In today’s Supreme Court decision regarding National Rifle Association of America v. Vullo, the key issue centered on whether a New York state regulator’s actions violated the NRA’s First Amendment rights.
Specifically, the case examined whether Maria T. Vullo, then Superintendent of the New York State Department of Financial Services, unconstitutionally used her political power to coerce banks and insurance companies into no longer doing business with the NRA due to its stance in favor of gun rights.
This is an issue that gun rights advocates have feared for some time, as anti-gun politicians see this as a way to freeze pro-gun organizations out of the marketplace. For example, gun stores have found it increasingly difficult to find insurance companies, credit card processors, and even secure banking services.
In a strong rebuke to Ms. Vullo’s position, the Supreme Court ruled unanimously in favor of the NRA, finding that Vullo’s actions constituted a clear violation of the First Amendment. The Court determined that the regulator’s efforts to influence financial institutions to sever ties with the NRA, based on the organization’s protected speech, were coercive and therefore unconstitutional.
The decision, written by Justice Sotomayor, hits the key issue and the holding in the first paragraph:
Six decades ago, this Court held that a government entity’s “threat of invoking legal sanctions and other means of coercion” against a third party “to achieve the suppression”

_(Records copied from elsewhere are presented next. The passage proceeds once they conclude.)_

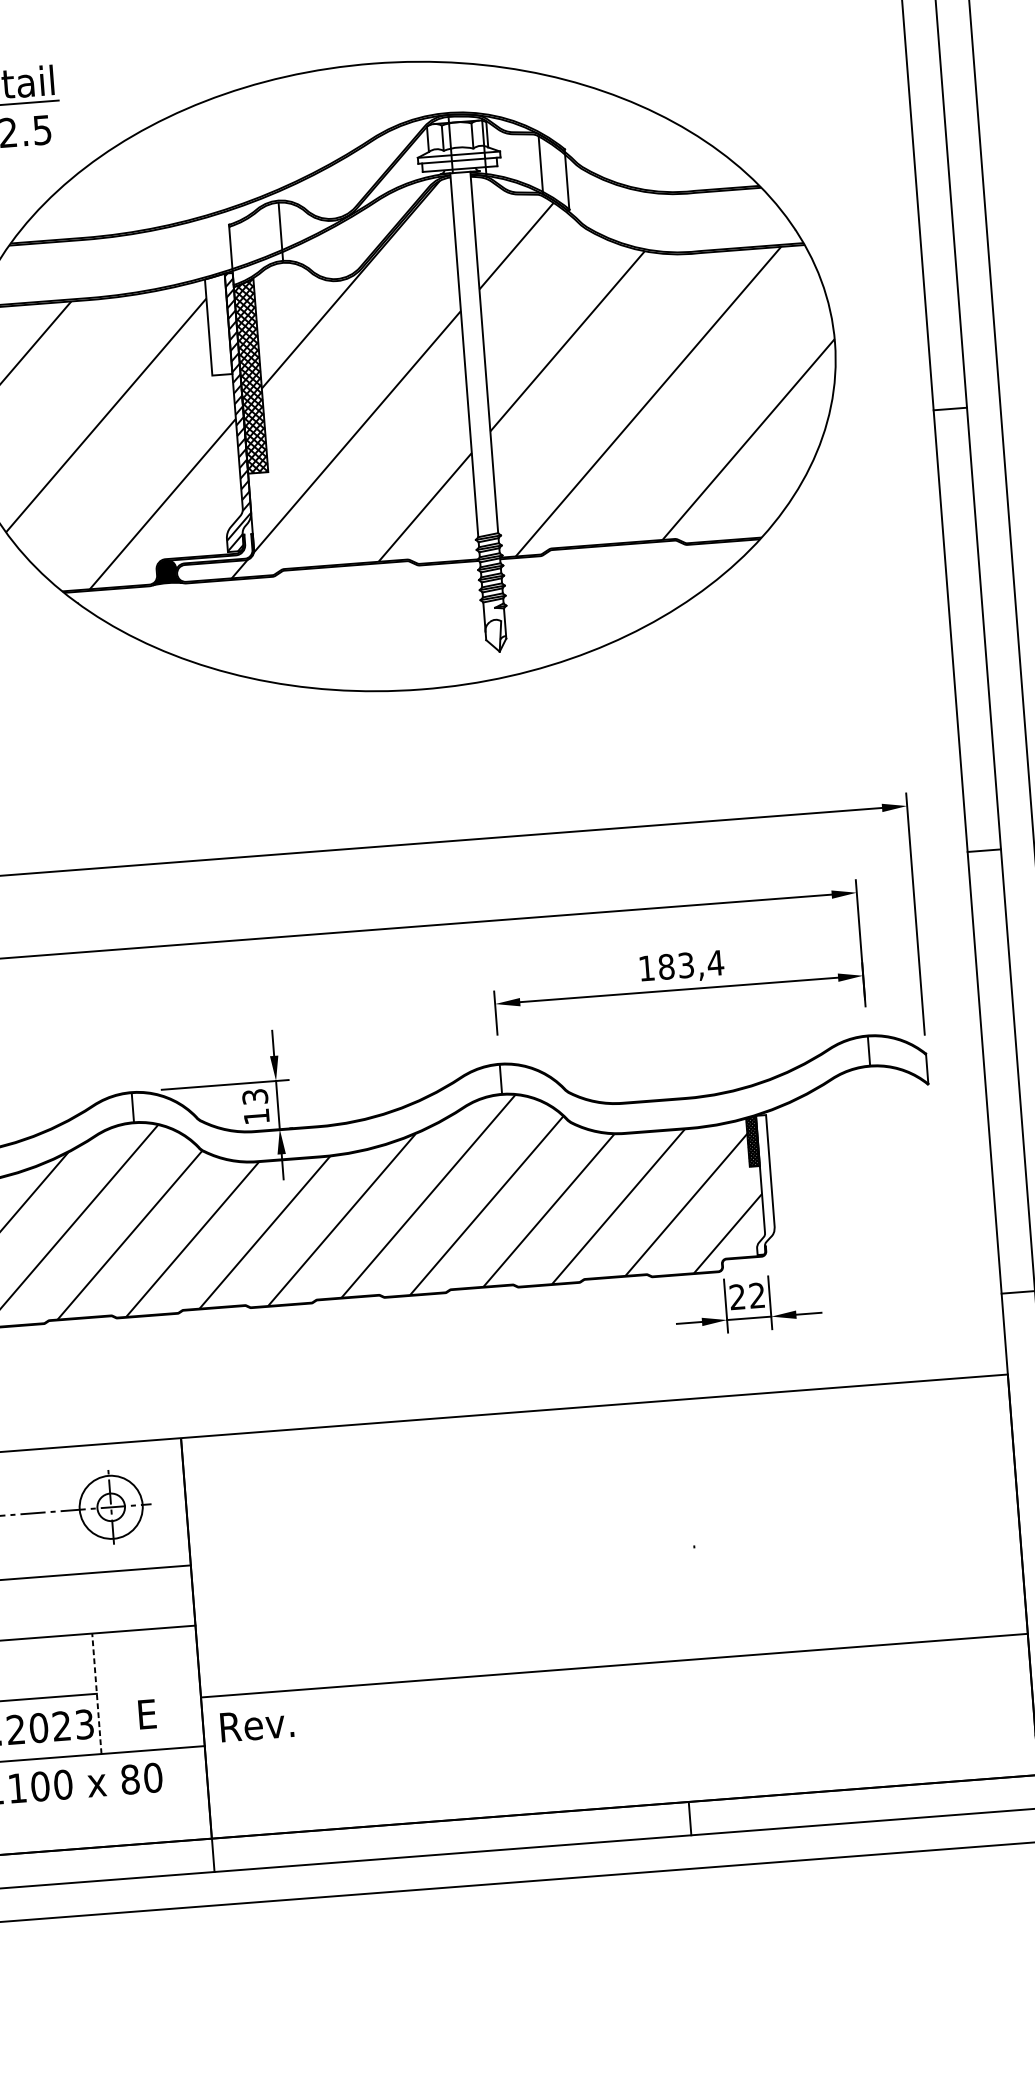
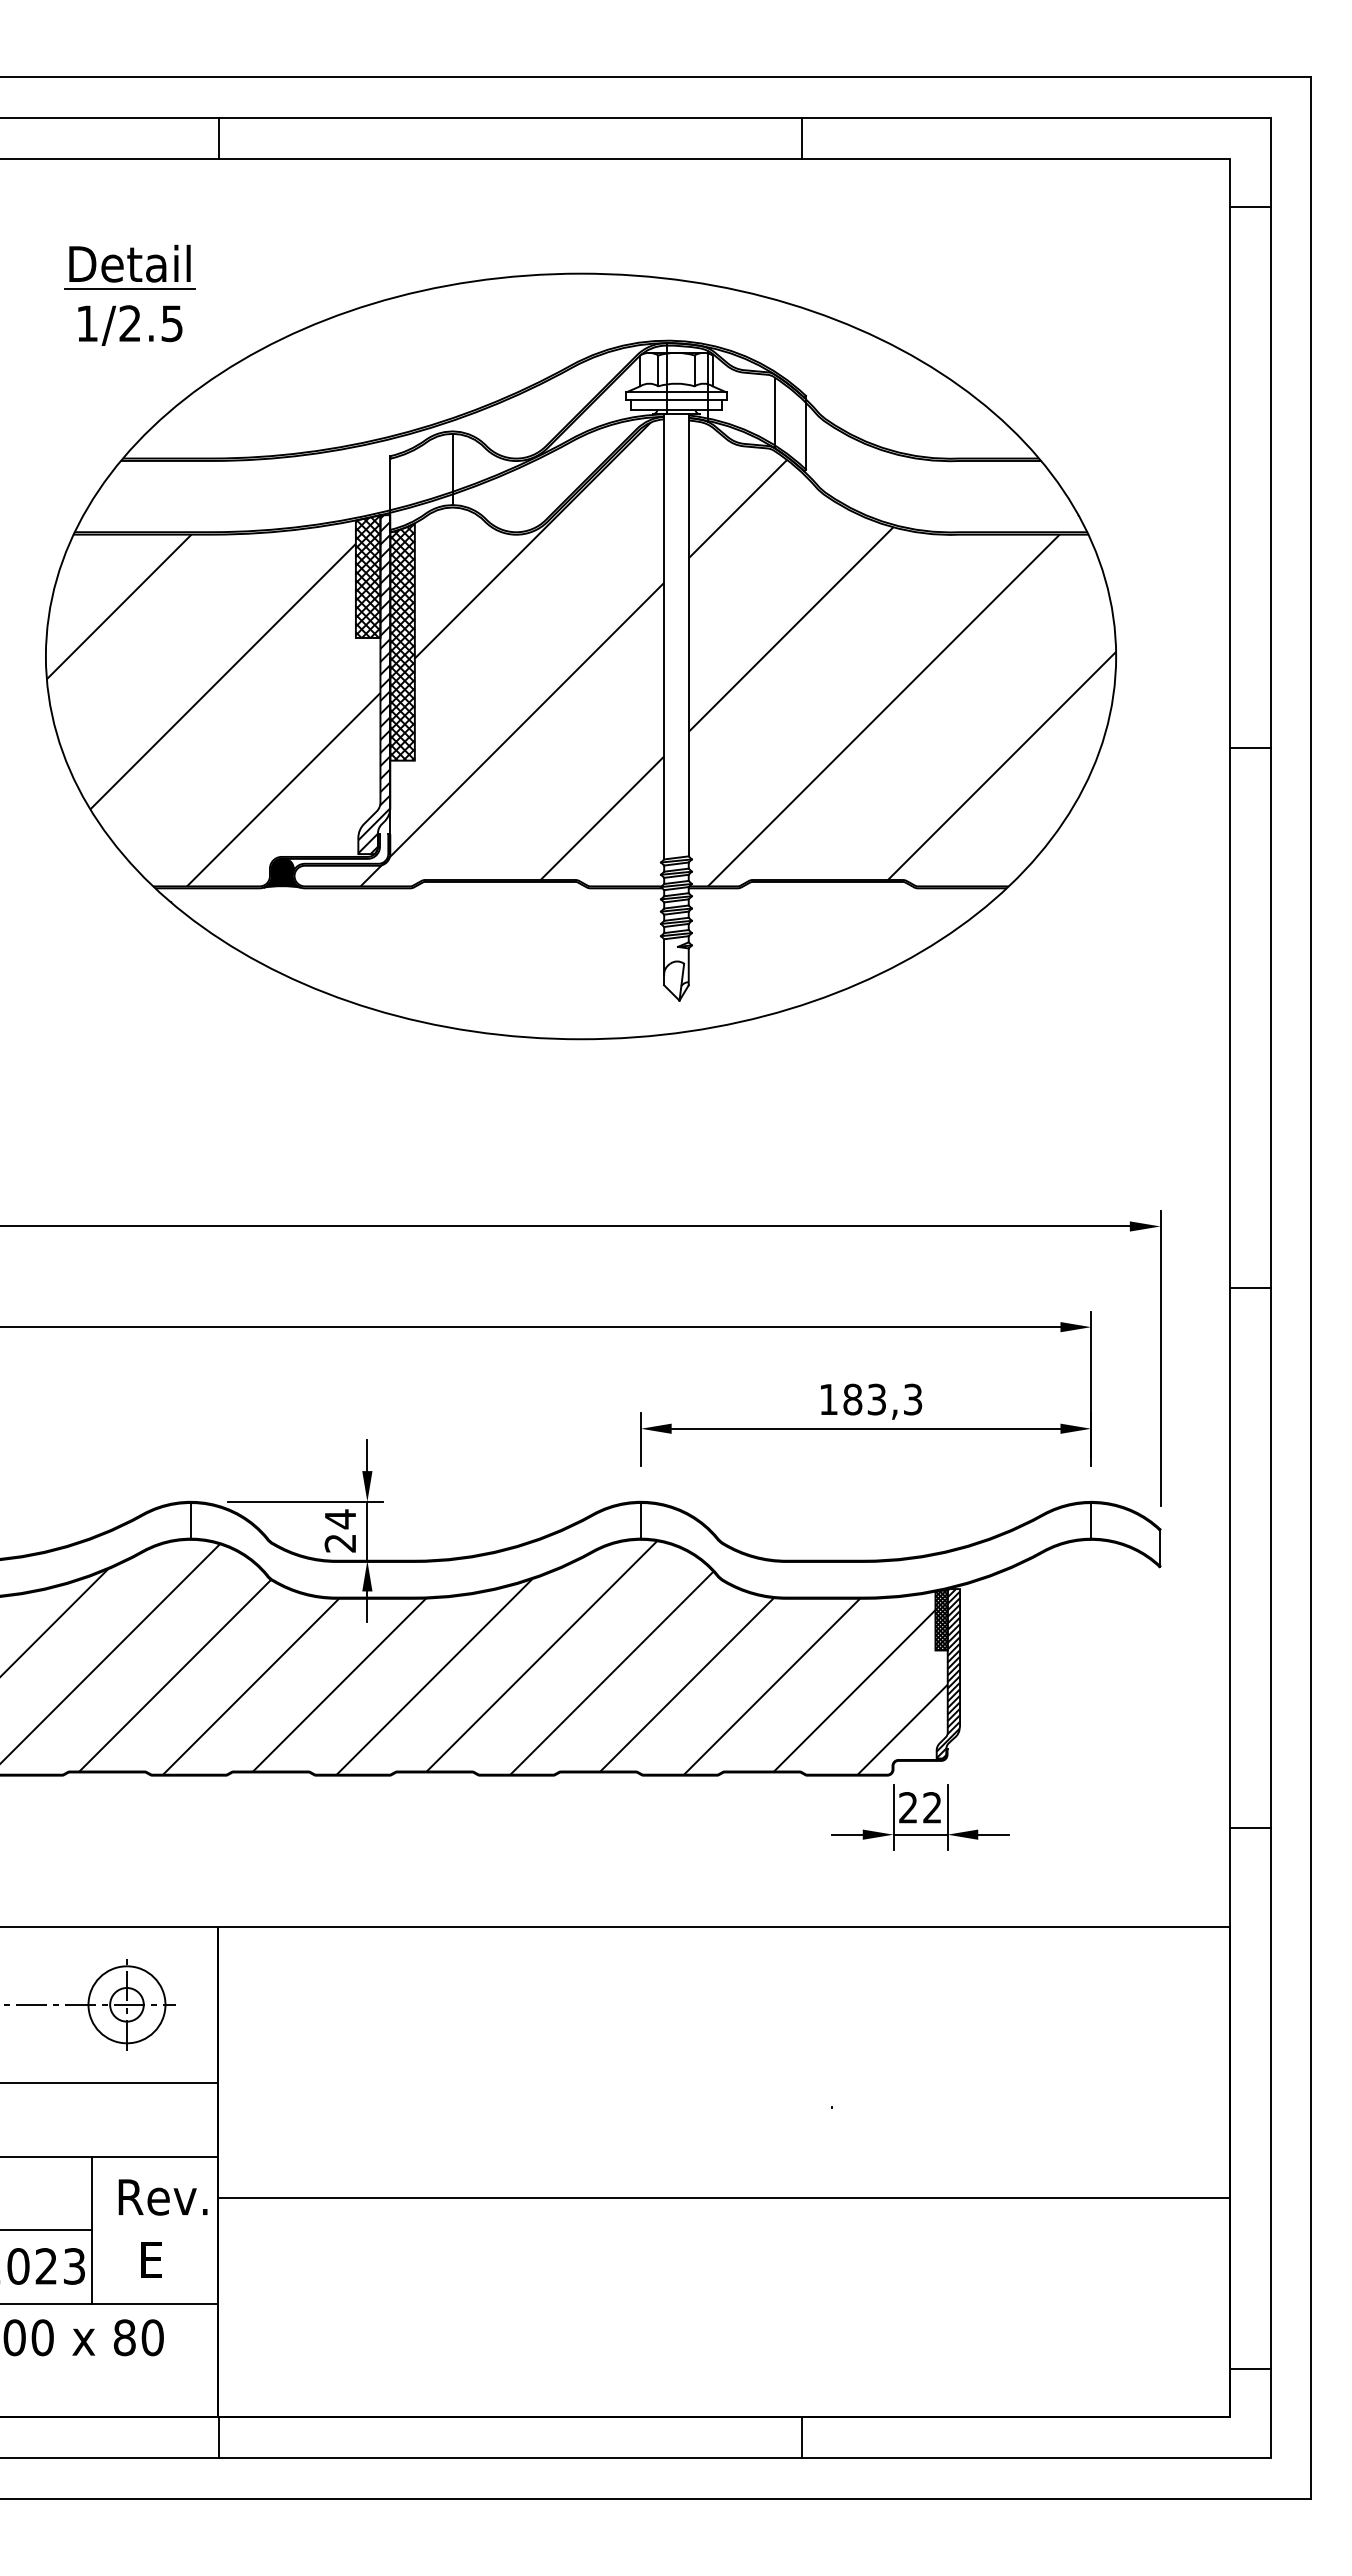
hatch: (217, 324) -> (367, 576), added
text: (715, 963) -> (912, 1399), 183,4 -> 183,3
text: (255, 1106) -> (340, 1530), 13 -> 24
hatch: (761, 1184) -> (948, 1673), added
line: (613, 1665) -> (723, 2198), moved
line: (97, 1693) -> (92, 2230), dashed -> solid
text: (256, 1725) -> (162, 2197), moved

of disfavored speech violates the First Amendment. Bantam Books, Inc. v. Sullivan, 372 U. S. 58, 67 (1963). Today, the Court reaffirms what it said then: Government officials
cannot attempt to coerce private parties in order to punish or suppress views that the government disfavors.
This important ruling sets a strong precedent limiting the extent to which government officials can pressure private companies to act against organizations based on their advocacy positions and will provide a framework for challenging other state and federal agencies should this method of cutting off services to the firearms industry continue.